--- START ENTRIES ---

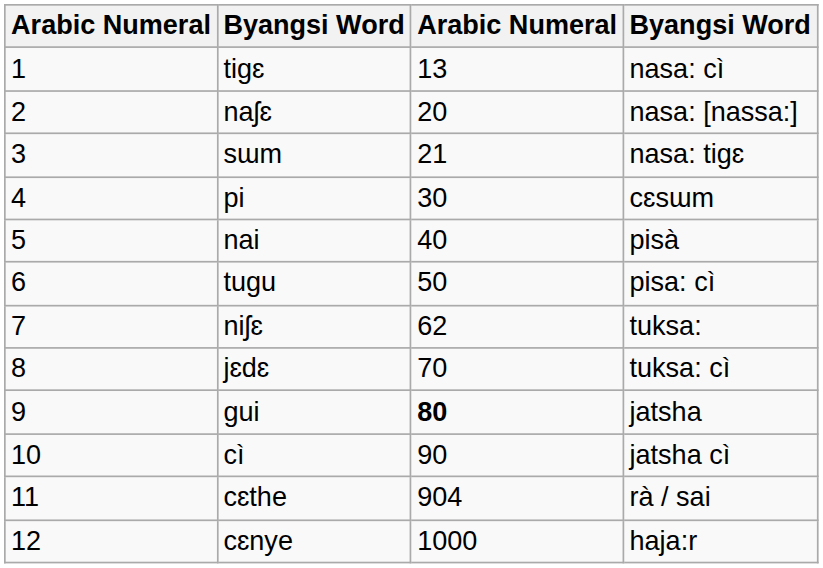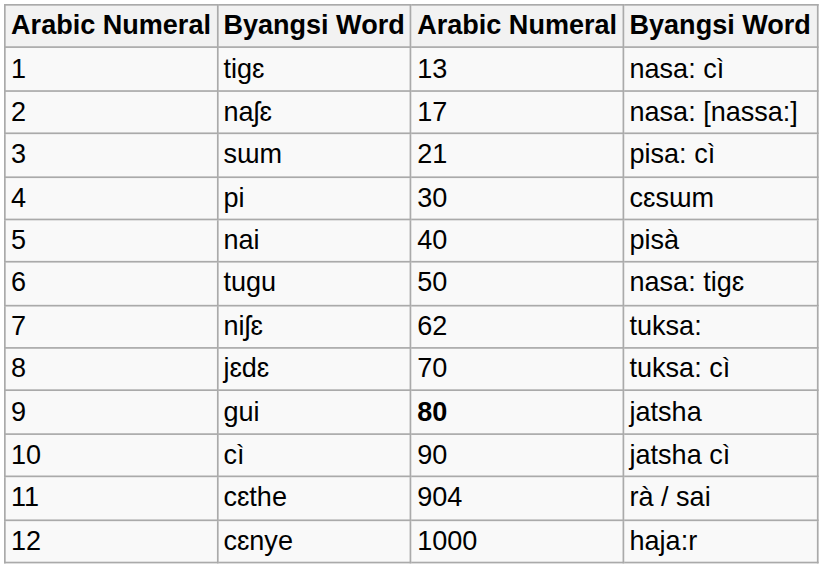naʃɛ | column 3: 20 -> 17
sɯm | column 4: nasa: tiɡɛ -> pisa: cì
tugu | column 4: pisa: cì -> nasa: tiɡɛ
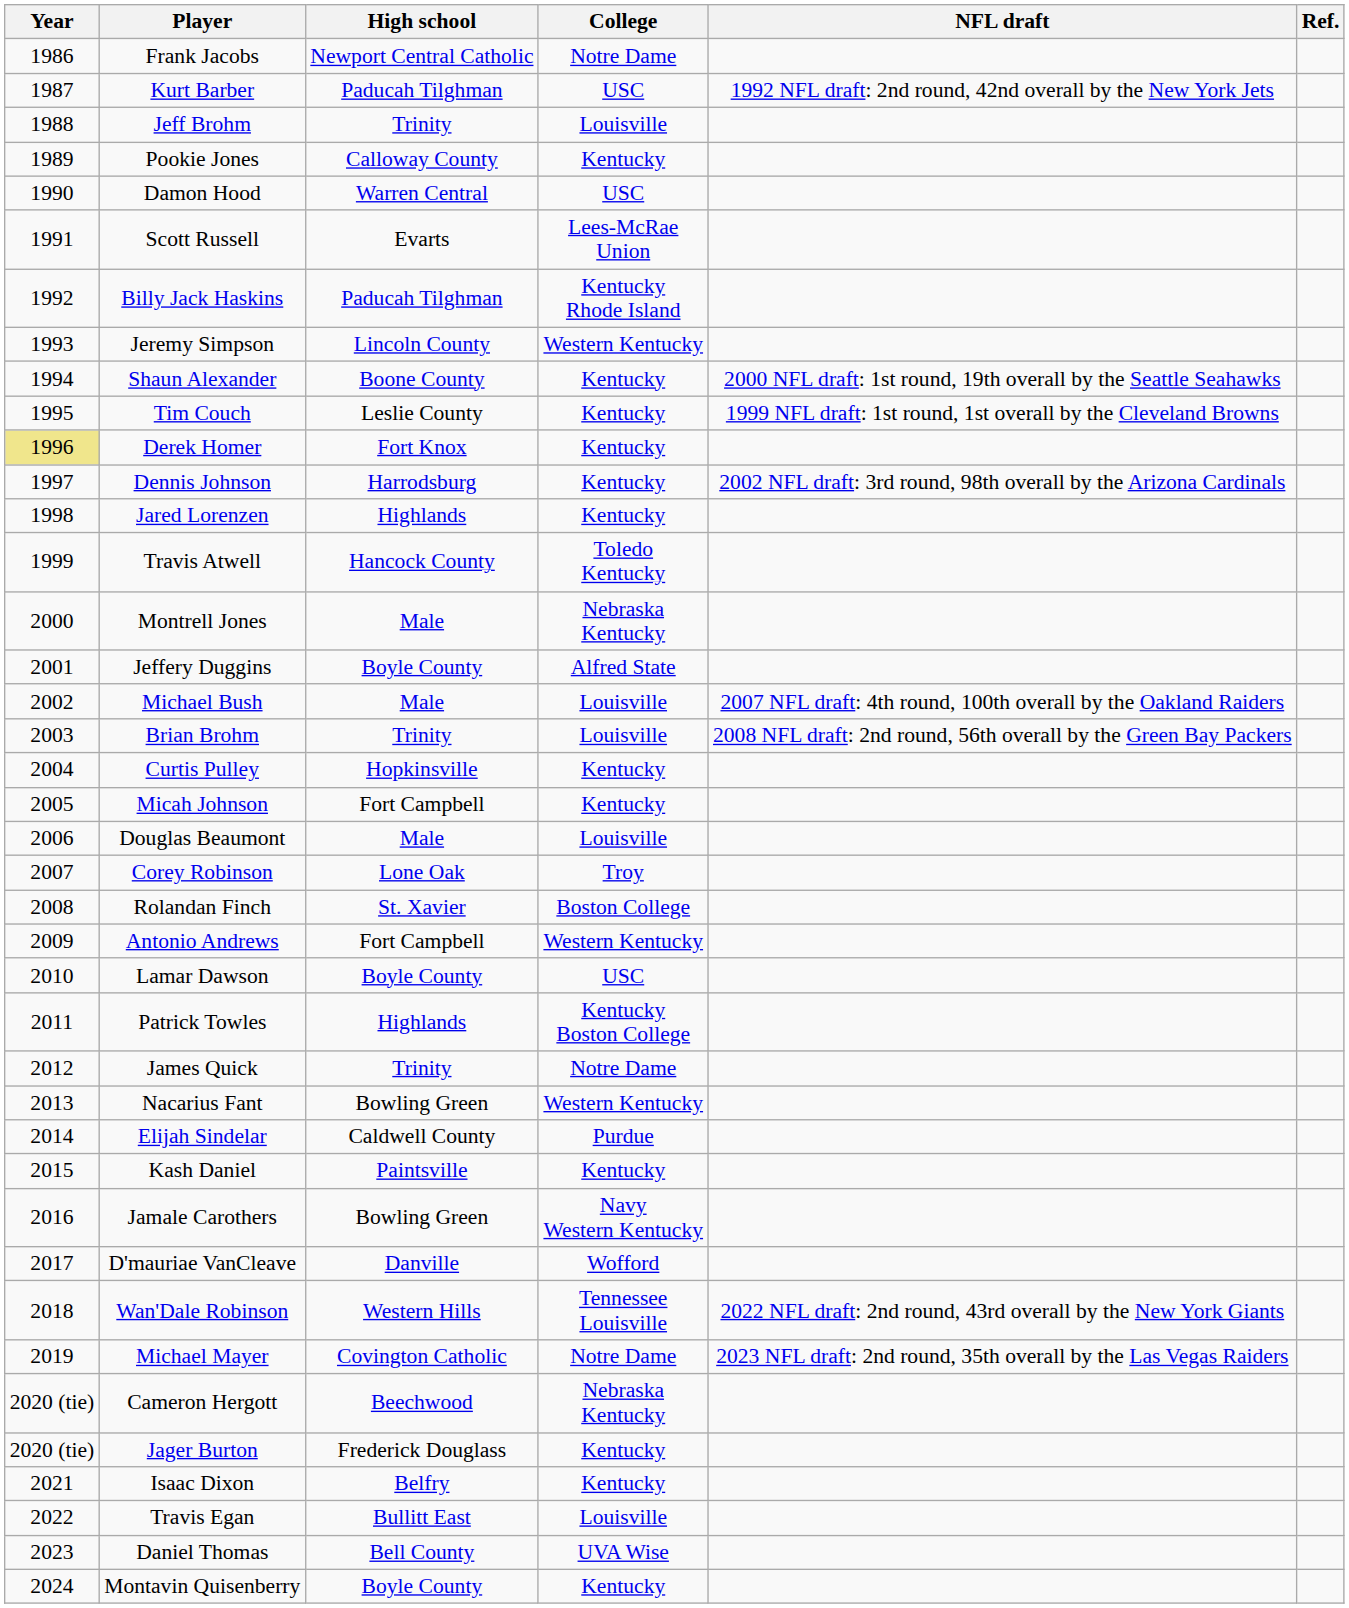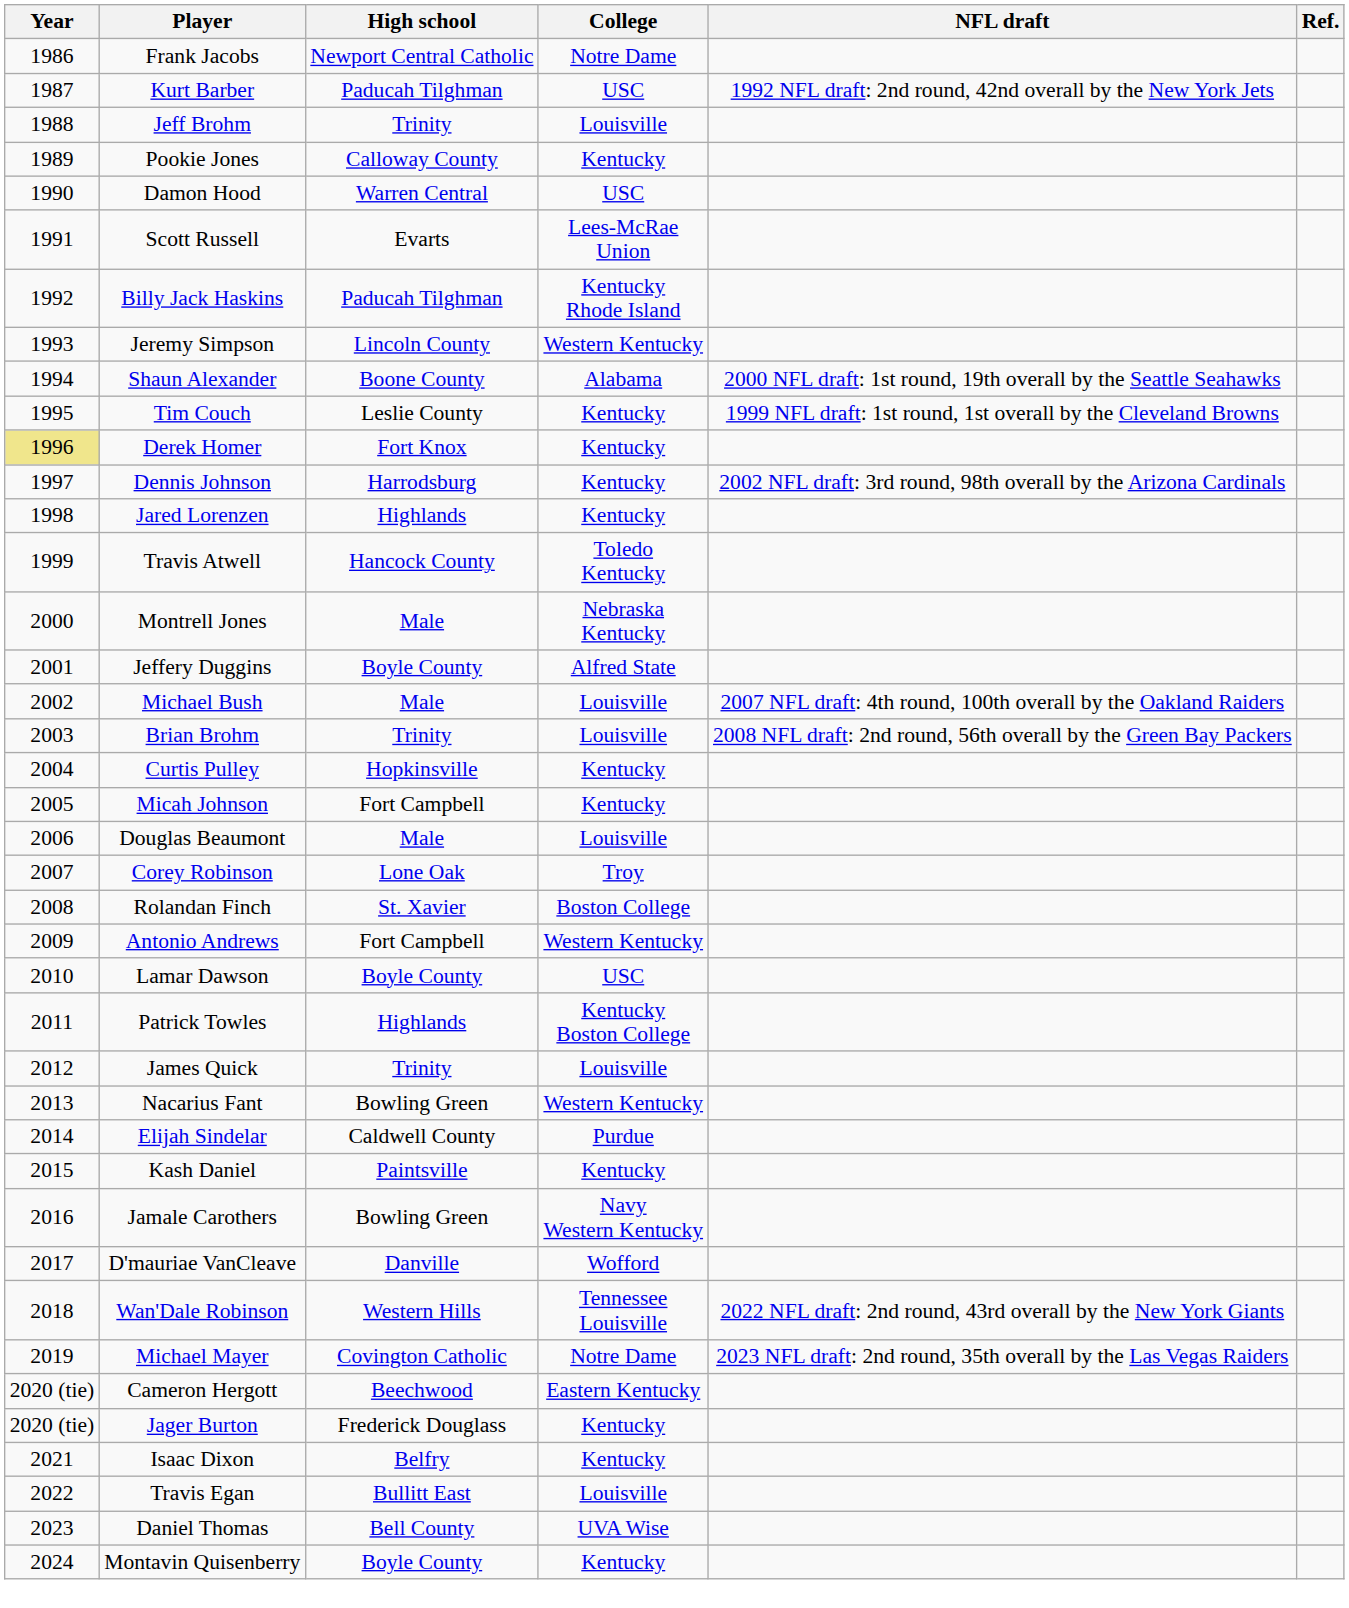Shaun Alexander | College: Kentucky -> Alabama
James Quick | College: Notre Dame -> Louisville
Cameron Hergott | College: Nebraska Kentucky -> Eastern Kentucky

--- END ENTRIES ---

## EXERCISE GOAL
Copy every line of the items above word for word, leaving out the pictures.

## RESULT OF THE EXERCISE
naʃɛ | column 3: 20 -> 17
sɯm | column 4: nasa: tiɡɛ -> pisa: cì
tugu | column 4: pisa: cì -> nasa: tiɡɛ
Shaun Alexander | College: Kentucky -> Alabama
James Quick | College: Notre Dame -> Louisville
Cameron Hergott | College: Nebraska Kentucky -> Eastern Kentucky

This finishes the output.